How? Devise some method for "scoring" a piece of English plaintext. Character frequency is a good metric. Evaluate each output and choose the one with the best score.
Solution¶
1. Single-byte XOR Function¶
def single_byte_xor(input_bytes: bytes, key: int) -> bytes:
"""Perform a single-byte XOR operation on a byte string."""
if not (0 <= key <= 255):
raise ValueError("Key must be int (0-255).")
return bytes(b ^ key for b in input_bytes)
2. Text Scoring Algorithm¶
The scoring function uses English letter frequency analysis:
def score_text(text: bytes) -> float:
"""Score a byte string based on letter frequency analysis."""
# Count letter frequencies in the text
counts_text = Counter()
for letter in lowercase_frequencies:
counts_text[letter] = text.count(letter.encode())
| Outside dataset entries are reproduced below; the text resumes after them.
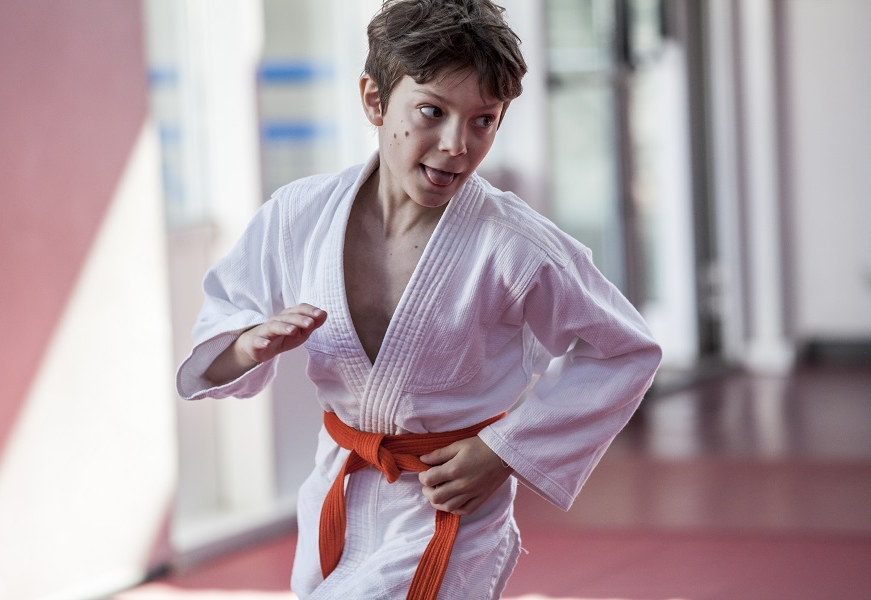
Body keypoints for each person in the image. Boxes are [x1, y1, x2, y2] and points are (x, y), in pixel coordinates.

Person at [176, 0, 662, 598]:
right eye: (432, 111)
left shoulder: (514, 244)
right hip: (339, 489)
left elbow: (624, 349)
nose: (458, 144)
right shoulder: (298, 216)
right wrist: (247, 345)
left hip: (448, 504)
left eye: (484, 120)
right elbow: (222, 325)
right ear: (374, 100)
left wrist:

total = sum(counts_text.values())
if total == 0:
return float("inf")
# Calculate frequency differences from expected English frequencies
frequencies_text = {letter: counts_text[letter] / total for letter in lowercase_frequencies}
errors = {abs(lowercase_frequencies[letter] - frequencies_text[letter]) for letter in lowercase_frequencies}
score = sum(errors)
return score
The scoring compares the frequency of letters in the decrypted text against known English letter frequencies. A lower score indicates text that's more likely to be English.
3. Brute Force Key Guessing¶
def guess_single_key_xor(ciphertext: bytes) -> Guess:
"""Guess the single-byte XOR key for a given ciphertext."""
best_guess = Guess.empty()
for key in range(256):
current_guess = Guess(ciphertext, key)
best_guess = min(best_guess, current_guess)
return best_guess
4. Optimized Quick Guess¶
For faster results, there's also a heuristic approach:
def quick_guess_single_byte_xor(ciphertext: bytes) -> Guess:
"""Quickly guess a single-byte XOR key using frequency heuristics."""
frequencies = Counter(ciphertext)
most_common_byte = frequencies.most_common(1)[0][0]
common_chars = set(" etaoinshrdlu") # Most common English characters
best_guess = Guess.empty()
for char in common_chars:
current_guess = Guess(ciphertext, most_common_byte ^ ord(char))
best_guess = min(best_guess, current_guess)
return best_guess
This assumes the most frequent byte in the ciphertext corresponds to a common English character.